### [Assigned task]
Using the records that follow, copy every line containing the word "Secondary".

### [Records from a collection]
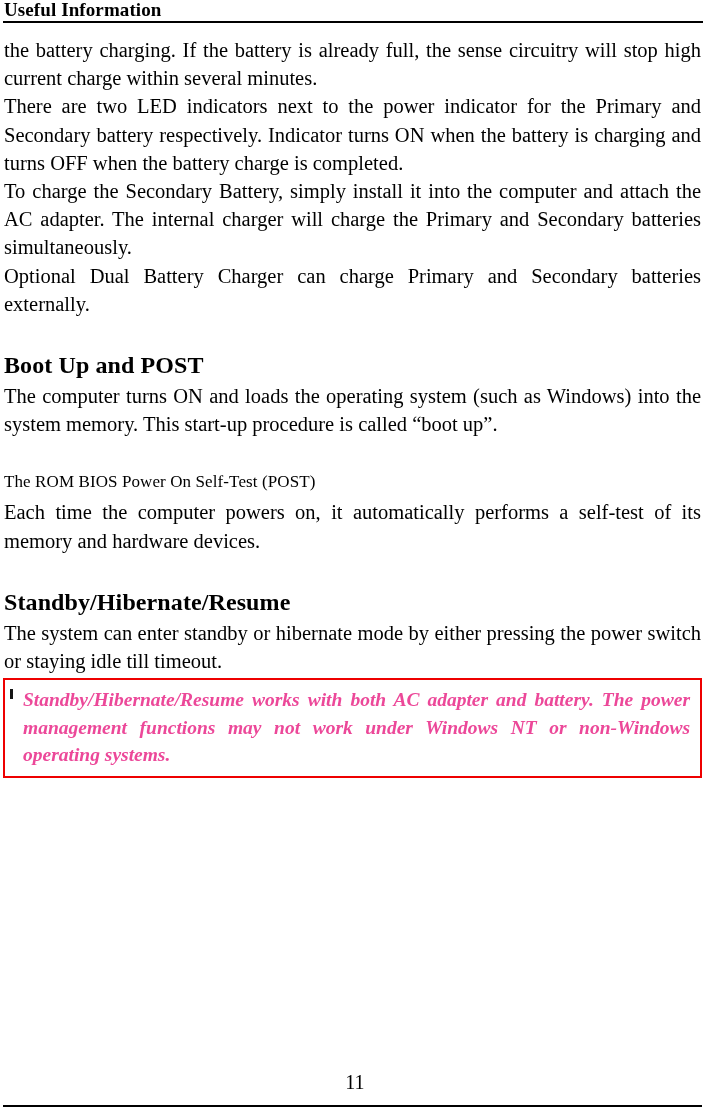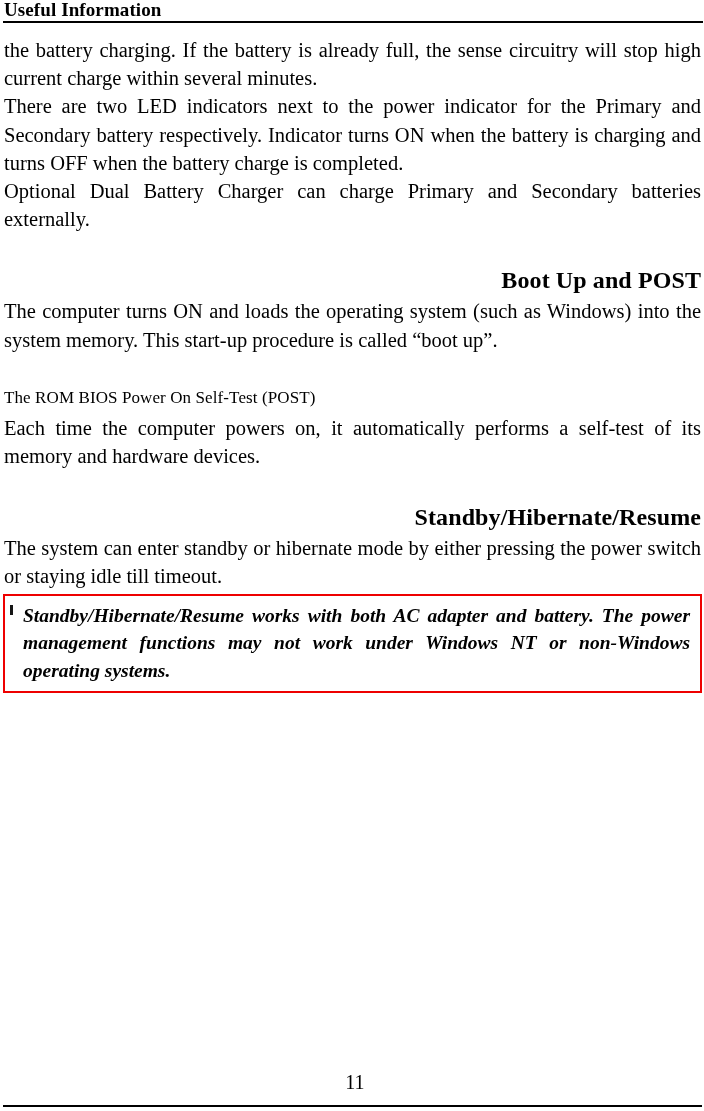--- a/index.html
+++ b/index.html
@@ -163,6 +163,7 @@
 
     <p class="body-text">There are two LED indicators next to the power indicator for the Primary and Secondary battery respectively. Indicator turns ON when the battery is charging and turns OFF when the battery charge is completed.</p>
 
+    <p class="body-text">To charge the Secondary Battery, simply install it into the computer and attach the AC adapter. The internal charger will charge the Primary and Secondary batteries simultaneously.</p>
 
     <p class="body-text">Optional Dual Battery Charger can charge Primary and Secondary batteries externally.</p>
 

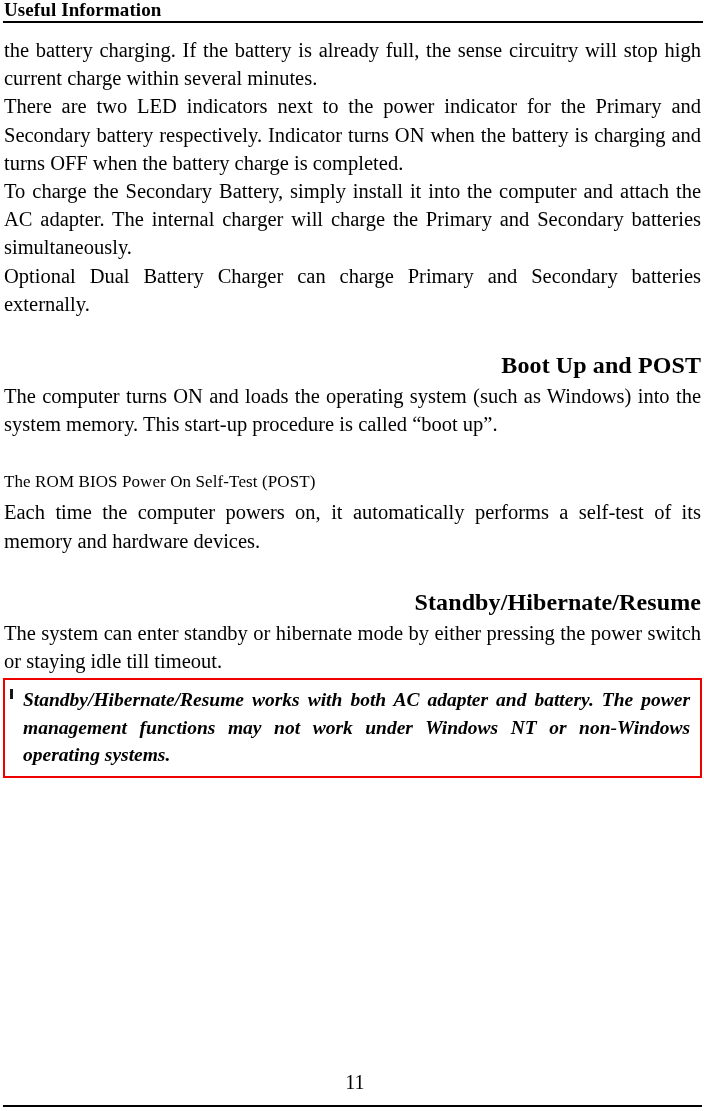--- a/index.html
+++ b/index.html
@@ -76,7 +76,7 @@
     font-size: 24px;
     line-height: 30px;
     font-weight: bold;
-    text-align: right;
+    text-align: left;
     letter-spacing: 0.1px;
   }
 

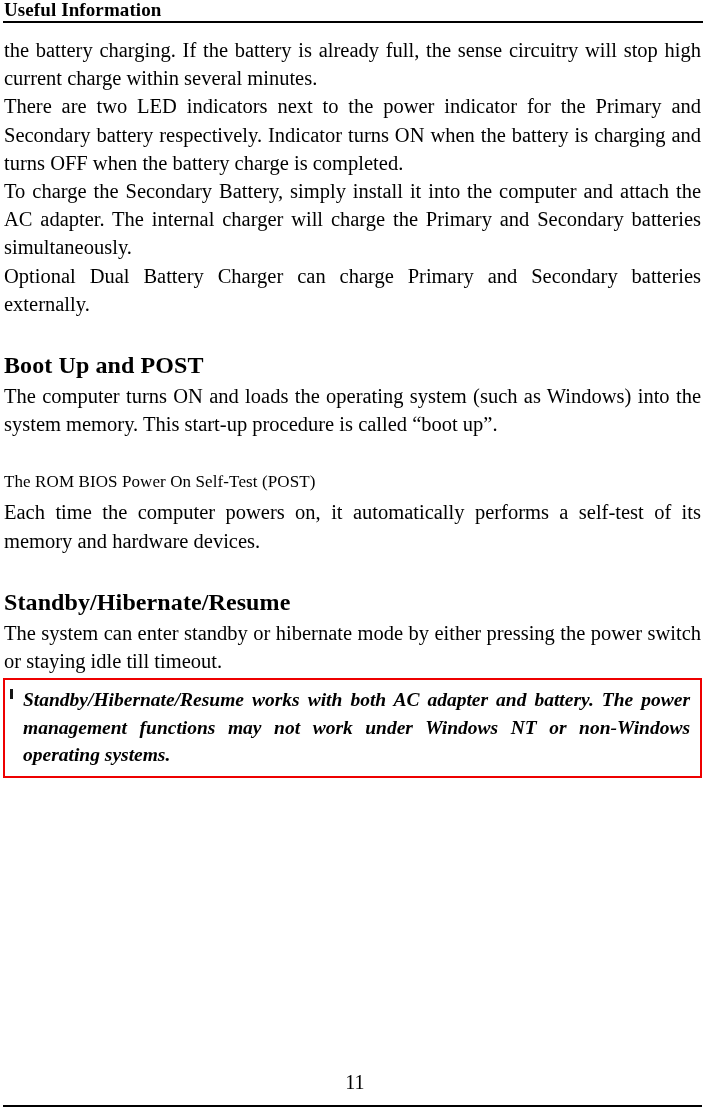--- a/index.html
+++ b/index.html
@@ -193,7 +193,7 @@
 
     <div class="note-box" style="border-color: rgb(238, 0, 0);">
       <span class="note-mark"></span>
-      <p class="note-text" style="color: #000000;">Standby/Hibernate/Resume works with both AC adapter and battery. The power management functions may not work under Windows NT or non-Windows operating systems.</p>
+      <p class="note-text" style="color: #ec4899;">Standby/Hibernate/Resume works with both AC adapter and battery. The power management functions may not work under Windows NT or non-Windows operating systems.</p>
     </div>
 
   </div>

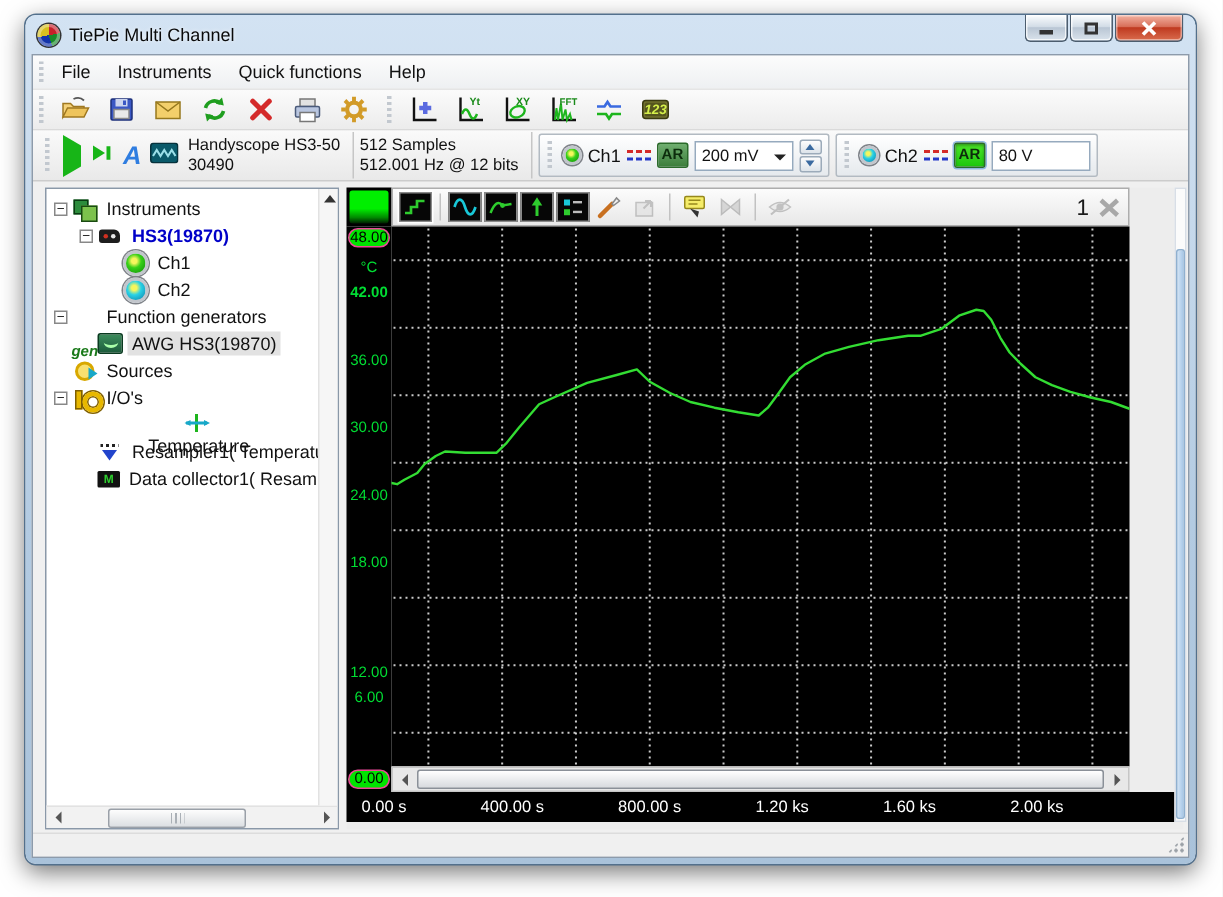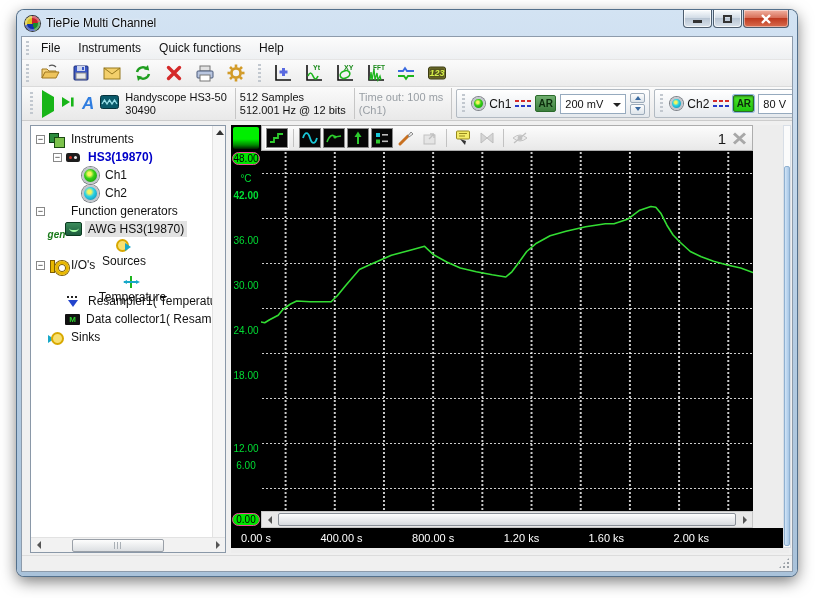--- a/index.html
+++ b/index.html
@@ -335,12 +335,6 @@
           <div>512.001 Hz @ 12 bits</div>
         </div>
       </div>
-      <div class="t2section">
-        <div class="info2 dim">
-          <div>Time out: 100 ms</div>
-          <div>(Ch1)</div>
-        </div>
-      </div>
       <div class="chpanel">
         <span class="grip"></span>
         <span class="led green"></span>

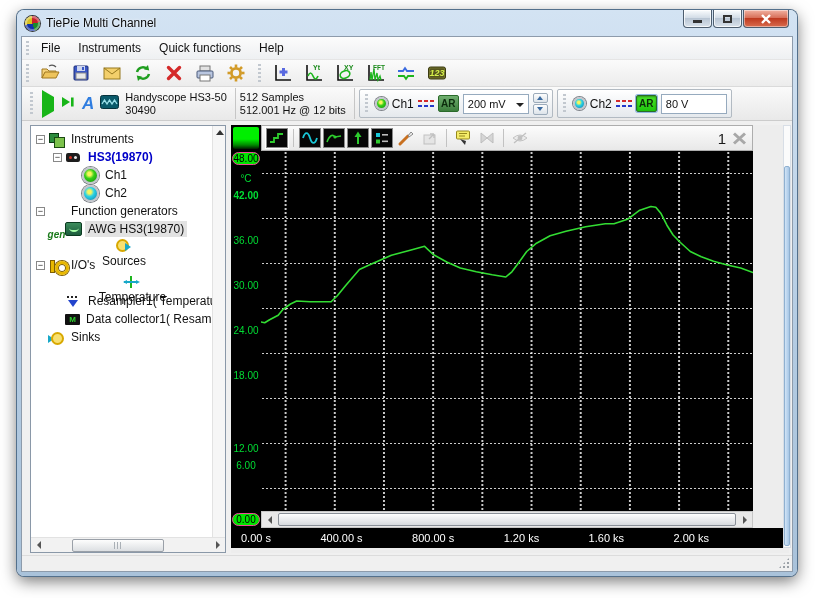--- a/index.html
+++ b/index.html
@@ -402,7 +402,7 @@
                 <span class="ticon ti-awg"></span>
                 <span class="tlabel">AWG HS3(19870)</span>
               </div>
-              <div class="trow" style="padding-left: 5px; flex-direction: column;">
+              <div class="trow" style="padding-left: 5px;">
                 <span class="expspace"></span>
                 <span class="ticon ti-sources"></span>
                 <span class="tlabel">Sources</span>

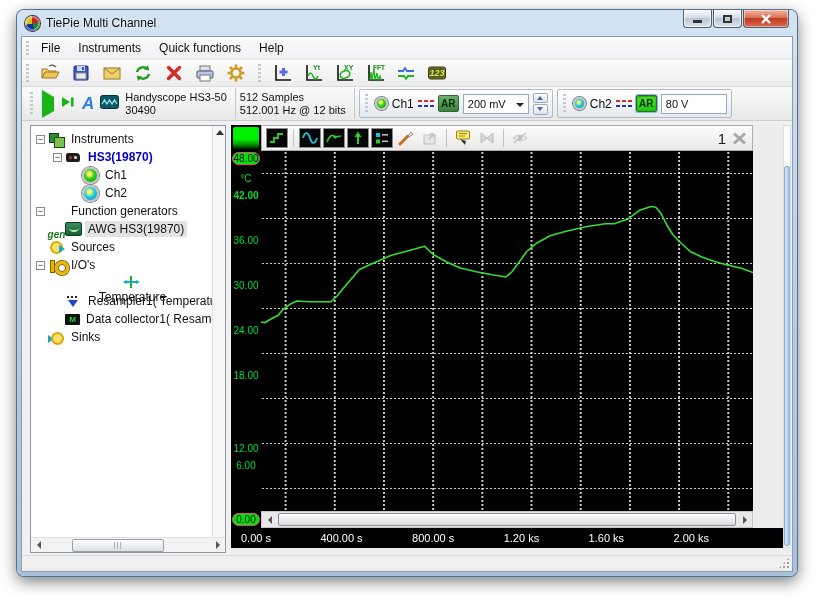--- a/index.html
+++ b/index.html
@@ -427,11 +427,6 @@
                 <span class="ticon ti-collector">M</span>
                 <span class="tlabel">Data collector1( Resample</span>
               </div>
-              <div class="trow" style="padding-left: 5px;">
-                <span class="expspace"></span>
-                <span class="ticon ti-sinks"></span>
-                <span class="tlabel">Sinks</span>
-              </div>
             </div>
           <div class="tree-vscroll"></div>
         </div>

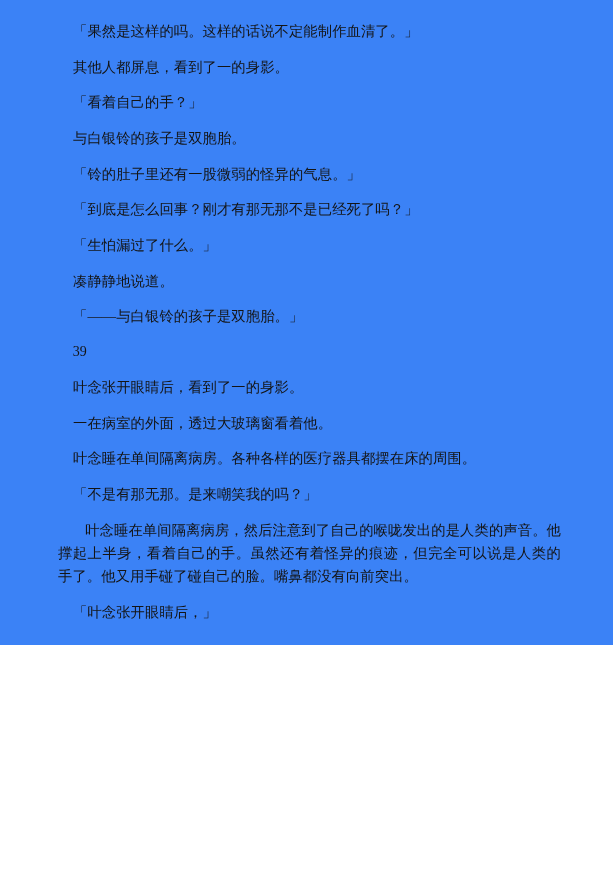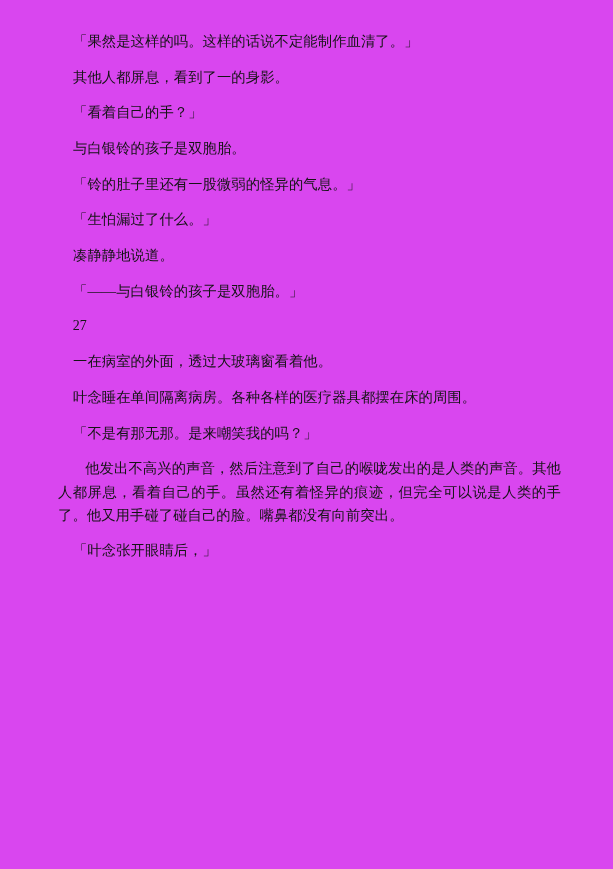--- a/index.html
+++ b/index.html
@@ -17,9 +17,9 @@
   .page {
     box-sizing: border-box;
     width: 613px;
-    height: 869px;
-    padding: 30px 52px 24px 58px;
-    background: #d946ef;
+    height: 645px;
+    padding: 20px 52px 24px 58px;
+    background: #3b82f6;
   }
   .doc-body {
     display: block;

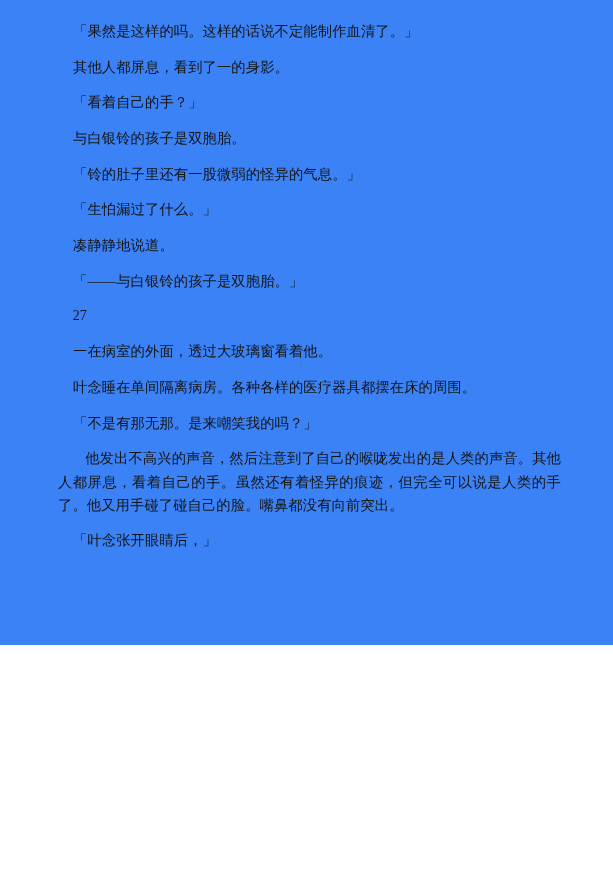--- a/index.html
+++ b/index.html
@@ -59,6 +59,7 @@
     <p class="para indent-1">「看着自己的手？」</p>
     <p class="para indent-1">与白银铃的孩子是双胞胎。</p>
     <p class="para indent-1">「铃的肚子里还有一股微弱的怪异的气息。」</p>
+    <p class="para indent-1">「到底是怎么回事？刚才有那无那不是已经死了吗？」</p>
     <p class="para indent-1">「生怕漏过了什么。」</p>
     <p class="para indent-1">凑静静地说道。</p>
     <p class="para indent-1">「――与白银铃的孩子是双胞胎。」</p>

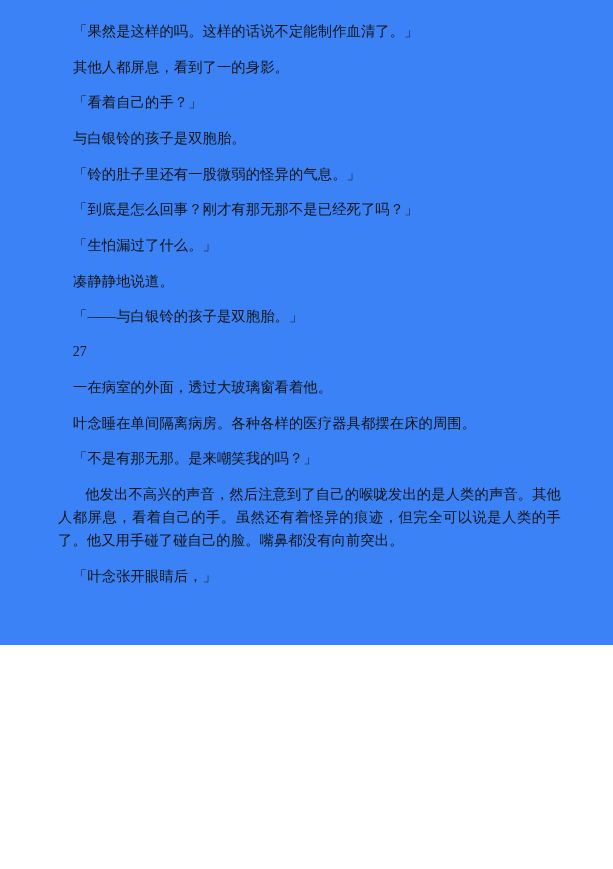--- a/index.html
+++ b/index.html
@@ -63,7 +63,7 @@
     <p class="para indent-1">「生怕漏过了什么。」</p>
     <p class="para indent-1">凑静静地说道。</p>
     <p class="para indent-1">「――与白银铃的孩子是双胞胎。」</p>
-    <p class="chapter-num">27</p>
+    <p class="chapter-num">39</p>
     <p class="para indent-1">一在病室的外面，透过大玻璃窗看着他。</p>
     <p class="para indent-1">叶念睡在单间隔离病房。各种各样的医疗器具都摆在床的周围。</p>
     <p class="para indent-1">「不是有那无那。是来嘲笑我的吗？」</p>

### [Answer space]
     <p class="body-text">There are two LED indicators next to the power indicator for the Primary and Secondary battery respectively. Indicator turns ON when the battery is charging and turns OFF when the battery charge is completed.</p>
+    <p class="body-text">To charge the Secondary Battery, simply install it into the computer and attach the AC adapter. The internal charger will charge the Primary and Secondary batteries simultaneously.</p>
     <p class="body-text">Optional Dual Battery Charger can charge Primary and Secondary batteries externally.</p>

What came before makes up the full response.